Open forest is dominated by the Darwin stringybark, Darwin woollybutt and Cooktown ironwood. Late in the dry season the Cooktown ironwood, with its dark, chunky bark and lime-green leaves, stands out from the surrounding vegetation. Woodlands contain many types of eucalypts, including bloodwoods and boxes. The understorey of both open forest and woodland is generally made up of smaller trees such as pandanus and green plums, shrubs, and tall grasses such as spear grass. The greatest species diversity occurs, however, in the ground layer, where there is a large range of grasses, sedges and wildflowers.
Kapok bush | Photo: Sally Greenaway
- Billy goat plum Terminalia ferdinandiana An-morlak
Harvested commercially outside of Kakadu and marketed as the Kakadu plum. It is a medium-sized tree with large broad leaves. It is deciduous in the dry season and between March and June and bears edible fruits known to have exceptionally high levels of vitamin C.
- Cooktown ironwood Erythrophleum chlorostchys An-dubang
A tall, spreading tree with distinctive rounded dark-green leaves. Late in the dry season it puts out new leaves that are a bright lime-green. The tree's timber is extremely hard and termite resistant. All parts of the tree are highly poisonous to mammals.
- Darwin woollybutt Eucalyptus miniata An-djalen
Grows to 10-20 metres; it has dark, rough bark on the lower half of its trunk and smooth, white bark on the upper half. Bright-orange flowers appear between May and August.
- Fern-leafed grevillea Grevillea pteridifolia An-dadjek
A medium-sized slender tree with long, narrow silver foliage. The flowers are bright orange and appear from May to August. The nectar from the flowers attracts many birds.
- Green plum Buchanania obovata An-dudjmi
A medium-sized tree with large, thick leathery leaves. Bunches of green grape-sized plums appear in October to December; they are considered to be some of the best bush tucker around.
- Kapok bush Cochloprerum fraseri An-djedj
Deciduous in the dry season, from May to August, and has distinctive bright-yellow flowers. Its large, fragile pods are filled with a dense, soft cotton-like material.
- Red-flowered kurrajong Brachychiton paradoxum An-marrenarnak
A small, often straggly tree that is widespread on the lowlands. It is deciduous in the dry season, when bright-red bell-shaped flowers appear on short stems from the branches.
- Sand palm Livistonia humilis An-gulalurrudj
A slender fan palm with small yellow flowers on long spikes.

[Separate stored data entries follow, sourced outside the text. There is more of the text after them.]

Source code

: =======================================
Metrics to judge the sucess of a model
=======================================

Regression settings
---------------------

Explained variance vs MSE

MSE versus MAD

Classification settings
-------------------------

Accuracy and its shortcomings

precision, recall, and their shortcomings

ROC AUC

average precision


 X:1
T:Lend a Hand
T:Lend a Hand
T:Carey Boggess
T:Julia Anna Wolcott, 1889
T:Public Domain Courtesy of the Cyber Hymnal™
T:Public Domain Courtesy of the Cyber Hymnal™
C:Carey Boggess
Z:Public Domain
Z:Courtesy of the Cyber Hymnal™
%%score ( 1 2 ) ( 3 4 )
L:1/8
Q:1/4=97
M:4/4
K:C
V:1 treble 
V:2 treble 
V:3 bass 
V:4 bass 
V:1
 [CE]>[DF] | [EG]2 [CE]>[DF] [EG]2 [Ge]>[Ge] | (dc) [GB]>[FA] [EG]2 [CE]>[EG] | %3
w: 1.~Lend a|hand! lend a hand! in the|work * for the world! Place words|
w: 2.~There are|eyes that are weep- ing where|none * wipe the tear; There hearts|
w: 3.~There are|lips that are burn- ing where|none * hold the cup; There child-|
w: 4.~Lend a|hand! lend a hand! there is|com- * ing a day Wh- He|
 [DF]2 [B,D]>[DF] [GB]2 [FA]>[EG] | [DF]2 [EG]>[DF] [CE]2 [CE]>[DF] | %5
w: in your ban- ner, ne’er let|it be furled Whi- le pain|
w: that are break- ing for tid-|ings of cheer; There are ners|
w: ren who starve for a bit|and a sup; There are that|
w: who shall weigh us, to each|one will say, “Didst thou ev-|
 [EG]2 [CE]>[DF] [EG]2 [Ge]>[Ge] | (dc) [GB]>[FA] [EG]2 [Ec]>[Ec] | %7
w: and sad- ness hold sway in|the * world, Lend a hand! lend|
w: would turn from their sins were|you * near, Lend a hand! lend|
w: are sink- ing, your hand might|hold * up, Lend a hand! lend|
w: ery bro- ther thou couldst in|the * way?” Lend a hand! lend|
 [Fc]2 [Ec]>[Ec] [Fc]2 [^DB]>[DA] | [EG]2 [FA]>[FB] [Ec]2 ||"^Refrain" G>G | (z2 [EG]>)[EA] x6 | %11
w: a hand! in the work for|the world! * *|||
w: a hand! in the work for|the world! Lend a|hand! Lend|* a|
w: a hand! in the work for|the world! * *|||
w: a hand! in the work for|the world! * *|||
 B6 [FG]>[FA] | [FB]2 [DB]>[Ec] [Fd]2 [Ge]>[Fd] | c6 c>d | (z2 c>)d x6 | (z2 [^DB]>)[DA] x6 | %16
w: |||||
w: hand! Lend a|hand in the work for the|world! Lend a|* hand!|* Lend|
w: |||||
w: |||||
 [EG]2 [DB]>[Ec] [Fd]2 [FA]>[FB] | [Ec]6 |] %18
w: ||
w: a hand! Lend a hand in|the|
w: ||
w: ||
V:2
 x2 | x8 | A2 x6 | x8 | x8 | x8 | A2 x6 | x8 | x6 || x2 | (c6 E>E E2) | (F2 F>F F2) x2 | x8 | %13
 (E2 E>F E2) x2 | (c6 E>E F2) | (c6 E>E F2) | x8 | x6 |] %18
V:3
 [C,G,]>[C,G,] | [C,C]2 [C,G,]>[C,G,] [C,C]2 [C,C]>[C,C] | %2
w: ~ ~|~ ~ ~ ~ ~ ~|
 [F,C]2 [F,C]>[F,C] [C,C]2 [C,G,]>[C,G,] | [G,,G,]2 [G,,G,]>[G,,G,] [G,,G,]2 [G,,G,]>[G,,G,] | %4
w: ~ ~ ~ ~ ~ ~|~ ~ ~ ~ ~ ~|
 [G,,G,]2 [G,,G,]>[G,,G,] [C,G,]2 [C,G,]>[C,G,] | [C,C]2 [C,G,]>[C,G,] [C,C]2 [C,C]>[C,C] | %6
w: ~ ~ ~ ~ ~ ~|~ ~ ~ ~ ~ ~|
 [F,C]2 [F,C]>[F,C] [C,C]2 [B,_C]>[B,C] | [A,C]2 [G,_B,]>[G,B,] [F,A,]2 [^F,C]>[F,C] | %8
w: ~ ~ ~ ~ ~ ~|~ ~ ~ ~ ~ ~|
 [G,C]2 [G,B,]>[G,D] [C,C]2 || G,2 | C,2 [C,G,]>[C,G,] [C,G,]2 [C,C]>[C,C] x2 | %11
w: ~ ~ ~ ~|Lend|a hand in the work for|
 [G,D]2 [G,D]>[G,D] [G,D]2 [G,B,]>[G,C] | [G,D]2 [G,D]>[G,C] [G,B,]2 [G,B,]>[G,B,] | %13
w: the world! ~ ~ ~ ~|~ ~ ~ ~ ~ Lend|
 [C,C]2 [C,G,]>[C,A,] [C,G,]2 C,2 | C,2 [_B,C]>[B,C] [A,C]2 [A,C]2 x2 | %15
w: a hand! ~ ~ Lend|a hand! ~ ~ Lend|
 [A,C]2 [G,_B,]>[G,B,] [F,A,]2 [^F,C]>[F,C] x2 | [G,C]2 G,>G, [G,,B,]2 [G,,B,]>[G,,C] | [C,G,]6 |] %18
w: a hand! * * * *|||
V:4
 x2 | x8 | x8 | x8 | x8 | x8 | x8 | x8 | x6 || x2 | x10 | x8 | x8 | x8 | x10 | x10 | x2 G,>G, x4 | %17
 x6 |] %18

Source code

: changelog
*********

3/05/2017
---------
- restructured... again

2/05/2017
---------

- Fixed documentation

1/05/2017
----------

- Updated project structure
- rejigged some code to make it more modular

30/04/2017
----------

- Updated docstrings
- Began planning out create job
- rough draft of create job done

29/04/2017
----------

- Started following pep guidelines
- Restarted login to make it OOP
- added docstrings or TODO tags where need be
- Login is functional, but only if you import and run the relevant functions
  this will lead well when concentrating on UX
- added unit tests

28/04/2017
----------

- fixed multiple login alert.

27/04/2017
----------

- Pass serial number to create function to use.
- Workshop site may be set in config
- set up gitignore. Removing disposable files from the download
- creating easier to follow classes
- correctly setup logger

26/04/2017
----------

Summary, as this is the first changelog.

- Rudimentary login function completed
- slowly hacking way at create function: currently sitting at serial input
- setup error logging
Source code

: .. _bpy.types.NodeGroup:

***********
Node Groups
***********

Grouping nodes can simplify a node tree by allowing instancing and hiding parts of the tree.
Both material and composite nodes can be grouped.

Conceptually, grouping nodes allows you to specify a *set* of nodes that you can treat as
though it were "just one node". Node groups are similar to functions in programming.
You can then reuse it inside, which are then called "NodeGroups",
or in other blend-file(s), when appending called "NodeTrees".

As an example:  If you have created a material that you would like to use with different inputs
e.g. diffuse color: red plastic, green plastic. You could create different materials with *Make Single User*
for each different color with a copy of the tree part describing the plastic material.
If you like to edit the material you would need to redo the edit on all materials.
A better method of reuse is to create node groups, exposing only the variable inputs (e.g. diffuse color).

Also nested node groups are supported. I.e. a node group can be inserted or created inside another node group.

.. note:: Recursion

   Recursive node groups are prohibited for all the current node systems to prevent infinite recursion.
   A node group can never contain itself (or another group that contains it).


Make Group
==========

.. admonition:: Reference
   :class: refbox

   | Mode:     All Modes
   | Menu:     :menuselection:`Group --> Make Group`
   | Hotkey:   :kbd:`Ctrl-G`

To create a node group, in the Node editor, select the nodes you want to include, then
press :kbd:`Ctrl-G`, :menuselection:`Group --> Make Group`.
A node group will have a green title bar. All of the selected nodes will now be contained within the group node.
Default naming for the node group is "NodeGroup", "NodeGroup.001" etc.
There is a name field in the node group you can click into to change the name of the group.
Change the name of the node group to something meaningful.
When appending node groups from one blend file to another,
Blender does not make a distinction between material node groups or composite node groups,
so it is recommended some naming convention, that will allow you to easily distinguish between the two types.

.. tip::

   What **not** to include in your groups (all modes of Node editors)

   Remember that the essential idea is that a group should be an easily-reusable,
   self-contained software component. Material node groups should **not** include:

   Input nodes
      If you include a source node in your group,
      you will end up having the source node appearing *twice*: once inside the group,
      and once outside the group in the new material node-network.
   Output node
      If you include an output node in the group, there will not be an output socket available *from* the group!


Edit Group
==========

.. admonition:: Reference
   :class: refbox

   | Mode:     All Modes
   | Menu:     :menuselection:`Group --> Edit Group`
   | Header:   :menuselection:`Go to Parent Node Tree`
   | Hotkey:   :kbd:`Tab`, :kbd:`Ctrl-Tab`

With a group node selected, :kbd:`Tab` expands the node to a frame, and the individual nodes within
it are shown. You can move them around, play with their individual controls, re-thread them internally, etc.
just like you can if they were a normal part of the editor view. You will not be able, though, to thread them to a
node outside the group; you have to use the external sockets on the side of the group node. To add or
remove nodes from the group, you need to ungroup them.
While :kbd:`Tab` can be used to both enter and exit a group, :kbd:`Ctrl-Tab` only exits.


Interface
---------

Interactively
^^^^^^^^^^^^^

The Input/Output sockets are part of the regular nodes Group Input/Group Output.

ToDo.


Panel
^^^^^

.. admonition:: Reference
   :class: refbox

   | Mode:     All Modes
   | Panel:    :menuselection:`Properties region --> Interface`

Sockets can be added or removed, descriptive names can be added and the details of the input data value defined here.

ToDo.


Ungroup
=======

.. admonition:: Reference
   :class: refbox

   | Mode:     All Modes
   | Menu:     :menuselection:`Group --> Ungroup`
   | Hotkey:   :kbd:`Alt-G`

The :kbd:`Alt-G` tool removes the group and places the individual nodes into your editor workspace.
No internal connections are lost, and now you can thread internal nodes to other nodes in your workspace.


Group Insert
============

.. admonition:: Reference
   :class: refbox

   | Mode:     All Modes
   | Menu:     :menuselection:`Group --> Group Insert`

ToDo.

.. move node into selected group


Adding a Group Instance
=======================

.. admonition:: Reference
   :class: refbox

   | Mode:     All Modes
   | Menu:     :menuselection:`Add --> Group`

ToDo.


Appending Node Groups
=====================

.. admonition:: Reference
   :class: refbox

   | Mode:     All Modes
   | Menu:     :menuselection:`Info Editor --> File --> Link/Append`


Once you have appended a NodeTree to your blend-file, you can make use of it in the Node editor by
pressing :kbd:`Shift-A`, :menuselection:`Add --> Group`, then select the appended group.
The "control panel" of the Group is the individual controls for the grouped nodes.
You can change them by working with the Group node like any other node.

Aboriginal people use it for medicines, fibre, dye and food.
- Spear grass Sorghum spp. An-ngulubu
Grows to over two metres and becomes the dominant understorey plant towards the end of the wet season.
- Spiral pandanus Pandanus spiralis An-yakngarra
Grows in a broad range of habitats, often in dense stands. Aboriginal people use it for medicines, fibre and food.
- Swamp banksia Banksia dentata Guibuk
The only banksia found in the Top End. It has distinctive serrated leaves and the characteristic banksia flower, which appears between January and April.
- Turkey bush Calytrix exstipulata Anbarndarr
Common throughout the lowlands. It bears masses of pink-purple flowers between May and August.